母は、地元の短大を卒業してから、これまた地元の銀行で受付などの仕事をしていたが、父と結婚する時に辞めて家に入った。以来、30年以上専業主婦だ。そんな母と私とでは180度考え方が違って当たり前で、まさか母の口からそんな言葉が出るなんて意外でしかなかった。

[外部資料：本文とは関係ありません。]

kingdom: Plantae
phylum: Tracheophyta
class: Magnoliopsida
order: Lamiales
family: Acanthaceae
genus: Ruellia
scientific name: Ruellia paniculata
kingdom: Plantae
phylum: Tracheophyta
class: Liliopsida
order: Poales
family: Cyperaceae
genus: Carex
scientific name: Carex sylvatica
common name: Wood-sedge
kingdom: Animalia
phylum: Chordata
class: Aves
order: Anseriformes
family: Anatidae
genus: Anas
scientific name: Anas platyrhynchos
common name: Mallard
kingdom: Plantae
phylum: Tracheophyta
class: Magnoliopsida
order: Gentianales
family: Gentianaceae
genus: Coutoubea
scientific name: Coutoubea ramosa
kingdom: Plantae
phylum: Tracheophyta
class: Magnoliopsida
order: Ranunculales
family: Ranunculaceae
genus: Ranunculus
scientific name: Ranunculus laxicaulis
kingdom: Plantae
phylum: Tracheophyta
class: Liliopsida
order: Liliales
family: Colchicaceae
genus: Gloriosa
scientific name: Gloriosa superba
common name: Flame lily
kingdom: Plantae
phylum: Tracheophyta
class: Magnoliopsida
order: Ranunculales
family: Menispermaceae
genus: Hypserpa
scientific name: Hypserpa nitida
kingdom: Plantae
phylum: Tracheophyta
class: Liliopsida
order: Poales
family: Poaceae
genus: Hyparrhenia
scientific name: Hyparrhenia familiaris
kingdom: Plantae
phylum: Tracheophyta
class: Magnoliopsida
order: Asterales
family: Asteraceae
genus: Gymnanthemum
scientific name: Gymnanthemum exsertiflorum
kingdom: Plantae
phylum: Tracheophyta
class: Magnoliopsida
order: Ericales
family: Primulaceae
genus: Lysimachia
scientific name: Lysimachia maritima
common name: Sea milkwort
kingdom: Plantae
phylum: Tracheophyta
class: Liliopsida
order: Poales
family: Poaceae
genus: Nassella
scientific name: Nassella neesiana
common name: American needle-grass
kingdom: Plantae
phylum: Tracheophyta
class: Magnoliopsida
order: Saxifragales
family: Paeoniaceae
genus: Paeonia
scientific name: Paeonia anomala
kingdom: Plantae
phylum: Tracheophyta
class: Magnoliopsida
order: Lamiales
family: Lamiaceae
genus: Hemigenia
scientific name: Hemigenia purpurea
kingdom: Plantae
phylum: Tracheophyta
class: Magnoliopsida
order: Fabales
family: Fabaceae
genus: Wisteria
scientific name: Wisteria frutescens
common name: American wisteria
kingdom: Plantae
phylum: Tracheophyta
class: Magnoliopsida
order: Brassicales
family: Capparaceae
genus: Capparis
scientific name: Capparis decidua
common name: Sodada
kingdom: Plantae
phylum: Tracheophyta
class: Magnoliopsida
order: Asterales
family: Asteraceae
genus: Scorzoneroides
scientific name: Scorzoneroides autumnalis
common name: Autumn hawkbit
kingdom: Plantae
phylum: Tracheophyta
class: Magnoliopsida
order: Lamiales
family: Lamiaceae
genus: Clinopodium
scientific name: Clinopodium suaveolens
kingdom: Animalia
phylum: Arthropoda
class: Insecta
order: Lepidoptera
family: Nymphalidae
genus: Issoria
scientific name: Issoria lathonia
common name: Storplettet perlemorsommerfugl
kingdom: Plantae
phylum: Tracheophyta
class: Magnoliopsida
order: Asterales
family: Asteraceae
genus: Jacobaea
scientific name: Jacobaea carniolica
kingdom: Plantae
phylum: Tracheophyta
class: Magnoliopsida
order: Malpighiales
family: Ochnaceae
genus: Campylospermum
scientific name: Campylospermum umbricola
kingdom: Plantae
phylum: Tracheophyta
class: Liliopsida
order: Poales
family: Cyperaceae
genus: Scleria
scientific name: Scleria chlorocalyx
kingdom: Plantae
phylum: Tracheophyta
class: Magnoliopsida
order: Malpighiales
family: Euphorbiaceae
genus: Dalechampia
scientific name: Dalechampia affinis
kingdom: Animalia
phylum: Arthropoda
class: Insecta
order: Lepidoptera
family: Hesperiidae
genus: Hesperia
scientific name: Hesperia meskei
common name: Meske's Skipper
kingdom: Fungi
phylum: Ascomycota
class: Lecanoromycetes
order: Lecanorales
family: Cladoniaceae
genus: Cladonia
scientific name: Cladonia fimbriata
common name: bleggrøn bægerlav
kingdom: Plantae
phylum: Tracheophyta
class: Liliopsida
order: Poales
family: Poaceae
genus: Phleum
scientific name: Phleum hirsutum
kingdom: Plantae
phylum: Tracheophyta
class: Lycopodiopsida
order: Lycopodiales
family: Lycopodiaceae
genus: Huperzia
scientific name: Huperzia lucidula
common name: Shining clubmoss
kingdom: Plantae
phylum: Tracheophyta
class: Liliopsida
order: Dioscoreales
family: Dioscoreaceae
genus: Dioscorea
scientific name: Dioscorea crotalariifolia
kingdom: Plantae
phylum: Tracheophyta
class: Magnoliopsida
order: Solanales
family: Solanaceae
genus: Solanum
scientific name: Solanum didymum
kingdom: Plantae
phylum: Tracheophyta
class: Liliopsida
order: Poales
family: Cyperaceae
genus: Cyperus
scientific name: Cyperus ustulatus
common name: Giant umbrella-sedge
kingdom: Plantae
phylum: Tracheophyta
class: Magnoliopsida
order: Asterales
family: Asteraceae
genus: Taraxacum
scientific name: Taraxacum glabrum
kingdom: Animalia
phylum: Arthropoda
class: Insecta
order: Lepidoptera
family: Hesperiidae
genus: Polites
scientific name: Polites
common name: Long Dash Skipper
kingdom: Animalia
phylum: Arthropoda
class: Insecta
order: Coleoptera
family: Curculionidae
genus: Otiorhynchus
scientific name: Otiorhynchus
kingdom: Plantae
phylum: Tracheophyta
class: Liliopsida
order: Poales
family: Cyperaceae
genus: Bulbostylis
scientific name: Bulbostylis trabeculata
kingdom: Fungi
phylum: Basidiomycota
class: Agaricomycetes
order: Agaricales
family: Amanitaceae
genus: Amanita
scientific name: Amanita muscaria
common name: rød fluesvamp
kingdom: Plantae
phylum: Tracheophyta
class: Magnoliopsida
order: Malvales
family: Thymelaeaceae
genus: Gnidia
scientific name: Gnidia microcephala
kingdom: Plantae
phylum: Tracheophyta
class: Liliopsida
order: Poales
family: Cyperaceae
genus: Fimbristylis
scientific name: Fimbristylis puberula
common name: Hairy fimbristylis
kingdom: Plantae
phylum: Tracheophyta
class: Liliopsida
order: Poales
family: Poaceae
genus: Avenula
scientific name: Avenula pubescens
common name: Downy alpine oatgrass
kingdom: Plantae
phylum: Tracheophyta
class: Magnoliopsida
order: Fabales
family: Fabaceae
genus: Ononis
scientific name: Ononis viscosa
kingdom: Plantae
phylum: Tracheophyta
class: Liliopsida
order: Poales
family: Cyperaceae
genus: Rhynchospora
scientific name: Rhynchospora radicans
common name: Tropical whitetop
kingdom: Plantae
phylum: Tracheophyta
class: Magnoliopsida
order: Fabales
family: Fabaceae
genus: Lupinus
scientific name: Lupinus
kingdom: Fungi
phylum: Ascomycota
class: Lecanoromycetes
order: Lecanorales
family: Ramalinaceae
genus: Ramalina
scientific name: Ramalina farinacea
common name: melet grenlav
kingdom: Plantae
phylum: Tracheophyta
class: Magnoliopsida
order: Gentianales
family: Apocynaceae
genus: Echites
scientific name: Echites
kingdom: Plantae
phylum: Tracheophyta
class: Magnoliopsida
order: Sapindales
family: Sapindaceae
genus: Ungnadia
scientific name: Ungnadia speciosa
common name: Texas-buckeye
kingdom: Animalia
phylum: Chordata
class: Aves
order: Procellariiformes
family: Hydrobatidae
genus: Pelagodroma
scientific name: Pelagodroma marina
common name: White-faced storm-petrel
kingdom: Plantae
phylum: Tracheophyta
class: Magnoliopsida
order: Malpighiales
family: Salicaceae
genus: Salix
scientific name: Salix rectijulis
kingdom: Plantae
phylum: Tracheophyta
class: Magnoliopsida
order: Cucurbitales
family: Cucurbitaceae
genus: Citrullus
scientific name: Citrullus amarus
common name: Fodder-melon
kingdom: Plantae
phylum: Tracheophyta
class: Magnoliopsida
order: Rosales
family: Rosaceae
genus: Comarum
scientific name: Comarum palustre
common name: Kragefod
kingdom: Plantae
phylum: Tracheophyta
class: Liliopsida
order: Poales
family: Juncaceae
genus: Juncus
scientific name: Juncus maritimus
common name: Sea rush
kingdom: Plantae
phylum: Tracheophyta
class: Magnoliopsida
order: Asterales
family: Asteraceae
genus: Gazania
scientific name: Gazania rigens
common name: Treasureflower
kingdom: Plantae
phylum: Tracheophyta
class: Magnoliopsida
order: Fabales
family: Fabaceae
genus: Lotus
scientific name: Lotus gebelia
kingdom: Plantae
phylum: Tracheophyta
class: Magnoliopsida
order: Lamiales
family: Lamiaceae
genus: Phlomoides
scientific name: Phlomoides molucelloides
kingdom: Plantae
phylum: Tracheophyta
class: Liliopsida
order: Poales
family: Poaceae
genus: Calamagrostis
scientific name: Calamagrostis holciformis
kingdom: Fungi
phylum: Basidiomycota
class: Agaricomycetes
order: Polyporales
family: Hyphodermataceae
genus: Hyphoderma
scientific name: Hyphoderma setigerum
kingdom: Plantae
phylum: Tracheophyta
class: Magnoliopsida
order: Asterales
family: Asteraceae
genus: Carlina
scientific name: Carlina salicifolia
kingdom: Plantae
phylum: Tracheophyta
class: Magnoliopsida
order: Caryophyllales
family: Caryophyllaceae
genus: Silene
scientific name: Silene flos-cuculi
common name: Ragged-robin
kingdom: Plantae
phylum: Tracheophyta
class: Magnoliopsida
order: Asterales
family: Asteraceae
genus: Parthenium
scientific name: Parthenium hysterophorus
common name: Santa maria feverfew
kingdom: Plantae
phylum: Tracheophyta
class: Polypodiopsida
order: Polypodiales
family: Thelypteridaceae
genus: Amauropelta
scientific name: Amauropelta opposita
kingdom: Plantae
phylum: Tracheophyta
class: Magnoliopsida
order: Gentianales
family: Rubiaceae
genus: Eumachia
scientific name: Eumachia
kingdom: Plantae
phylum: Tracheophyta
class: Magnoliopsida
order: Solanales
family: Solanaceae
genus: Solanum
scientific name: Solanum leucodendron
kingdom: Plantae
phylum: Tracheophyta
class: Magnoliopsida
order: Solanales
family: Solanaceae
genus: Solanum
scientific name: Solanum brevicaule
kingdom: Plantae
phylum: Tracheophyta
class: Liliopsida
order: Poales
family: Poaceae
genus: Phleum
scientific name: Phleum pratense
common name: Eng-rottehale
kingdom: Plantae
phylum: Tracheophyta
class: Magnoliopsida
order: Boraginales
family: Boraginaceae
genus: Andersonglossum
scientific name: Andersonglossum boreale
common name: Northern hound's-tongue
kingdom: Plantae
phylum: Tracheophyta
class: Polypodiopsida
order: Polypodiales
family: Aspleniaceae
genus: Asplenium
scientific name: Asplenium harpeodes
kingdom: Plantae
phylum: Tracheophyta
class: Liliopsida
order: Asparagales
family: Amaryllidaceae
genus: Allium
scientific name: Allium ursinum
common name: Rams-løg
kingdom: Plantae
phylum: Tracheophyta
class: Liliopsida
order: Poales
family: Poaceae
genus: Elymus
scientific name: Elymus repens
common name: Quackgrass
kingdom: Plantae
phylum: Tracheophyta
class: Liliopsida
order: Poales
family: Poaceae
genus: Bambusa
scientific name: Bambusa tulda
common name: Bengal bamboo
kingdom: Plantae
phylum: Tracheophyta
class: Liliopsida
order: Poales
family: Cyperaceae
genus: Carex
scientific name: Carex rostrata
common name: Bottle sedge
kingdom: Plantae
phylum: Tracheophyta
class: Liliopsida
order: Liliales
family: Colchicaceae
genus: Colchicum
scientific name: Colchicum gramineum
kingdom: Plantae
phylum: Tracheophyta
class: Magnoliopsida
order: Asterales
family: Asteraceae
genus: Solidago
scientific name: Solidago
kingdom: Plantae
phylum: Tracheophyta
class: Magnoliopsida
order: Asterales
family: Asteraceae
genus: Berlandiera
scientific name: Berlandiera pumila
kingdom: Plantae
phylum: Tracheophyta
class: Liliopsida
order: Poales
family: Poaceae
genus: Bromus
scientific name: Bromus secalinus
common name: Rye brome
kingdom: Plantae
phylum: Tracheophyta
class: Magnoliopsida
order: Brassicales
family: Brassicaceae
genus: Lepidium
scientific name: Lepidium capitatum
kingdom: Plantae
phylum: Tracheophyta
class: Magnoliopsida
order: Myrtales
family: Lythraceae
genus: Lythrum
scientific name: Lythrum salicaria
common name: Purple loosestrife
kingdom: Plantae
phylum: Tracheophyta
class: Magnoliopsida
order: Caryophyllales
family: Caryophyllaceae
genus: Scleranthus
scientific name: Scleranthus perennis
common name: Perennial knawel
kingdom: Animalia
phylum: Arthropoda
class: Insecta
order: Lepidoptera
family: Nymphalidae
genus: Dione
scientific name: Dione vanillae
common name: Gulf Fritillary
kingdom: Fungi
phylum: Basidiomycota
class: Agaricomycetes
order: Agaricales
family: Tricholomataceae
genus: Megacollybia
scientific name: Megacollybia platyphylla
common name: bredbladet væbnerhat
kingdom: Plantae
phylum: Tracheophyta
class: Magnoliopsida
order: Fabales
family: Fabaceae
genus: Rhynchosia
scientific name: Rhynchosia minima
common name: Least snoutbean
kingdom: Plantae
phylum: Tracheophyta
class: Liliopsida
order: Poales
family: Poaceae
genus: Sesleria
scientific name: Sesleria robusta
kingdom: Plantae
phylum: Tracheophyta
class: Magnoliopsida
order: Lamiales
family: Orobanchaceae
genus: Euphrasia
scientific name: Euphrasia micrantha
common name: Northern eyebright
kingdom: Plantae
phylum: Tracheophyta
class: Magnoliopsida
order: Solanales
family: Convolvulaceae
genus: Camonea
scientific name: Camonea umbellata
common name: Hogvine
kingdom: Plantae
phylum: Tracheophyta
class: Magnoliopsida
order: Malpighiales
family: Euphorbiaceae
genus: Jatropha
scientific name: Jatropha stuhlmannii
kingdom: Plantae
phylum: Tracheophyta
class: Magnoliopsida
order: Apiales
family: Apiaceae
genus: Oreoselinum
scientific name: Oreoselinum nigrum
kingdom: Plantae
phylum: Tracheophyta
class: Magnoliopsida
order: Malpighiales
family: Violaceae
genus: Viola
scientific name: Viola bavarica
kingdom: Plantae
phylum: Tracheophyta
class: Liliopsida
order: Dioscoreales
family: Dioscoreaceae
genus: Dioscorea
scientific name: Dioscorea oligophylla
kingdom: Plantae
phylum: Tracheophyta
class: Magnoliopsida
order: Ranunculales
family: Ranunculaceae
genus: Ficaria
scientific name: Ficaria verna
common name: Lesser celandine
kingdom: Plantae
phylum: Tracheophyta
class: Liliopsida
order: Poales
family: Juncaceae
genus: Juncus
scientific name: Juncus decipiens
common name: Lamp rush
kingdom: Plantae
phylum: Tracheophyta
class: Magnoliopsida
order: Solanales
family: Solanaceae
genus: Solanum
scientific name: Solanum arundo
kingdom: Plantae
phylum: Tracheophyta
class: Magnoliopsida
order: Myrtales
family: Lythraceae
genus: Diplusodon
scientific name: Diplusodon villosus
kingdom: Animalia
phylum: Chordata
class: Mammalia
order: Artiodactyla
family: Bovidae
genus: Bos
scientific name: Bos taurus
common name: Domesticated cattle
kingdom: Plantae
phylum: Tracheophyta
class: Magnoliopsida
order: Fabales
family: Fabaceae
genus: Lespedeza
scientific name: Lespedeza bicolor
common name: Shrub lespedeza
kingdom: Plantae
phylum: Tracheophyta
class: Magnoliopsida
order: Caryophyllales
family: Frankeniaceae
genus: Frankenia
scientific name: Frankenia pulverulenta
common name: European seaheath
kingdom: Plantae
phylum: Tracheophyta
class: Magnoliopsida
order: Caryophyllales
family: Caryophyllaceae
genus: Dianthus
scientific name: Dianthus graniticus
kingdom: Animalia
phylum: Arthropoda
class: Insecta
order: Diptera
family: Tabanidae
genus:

「勉強ね。本読むのは好きだけど。そこまでちゃんと考えたことはなかったかも。でも、励ましてくれてありがとう」

華やかだと思って入ったメディア学科の授業は肌に合わなくて、同じ学部の社会学科の単位ばかり取っていた学生時代を思い出す。そう言えば、よく本を読んでいる研究者が京都市内の私の母校とは別の大学で教えていて、良いなと思ったことは確かにあった。でも、今からまたちゃんと勉強するなんて。具体的に考えたことは一度もなかった。

この数日間に思いを巡らせながら、味噌汁の最後の一口を飲み干す。祖母や母が作るものより、若干濃い気がする。祖母の味噌汁にはいつも卵が入っていて、ちょうどいい具合に煮えていた。帰りの新幹線を取らなくては。久しぶりに使ったスマートEXで、のぞみの発車時刻を調べた。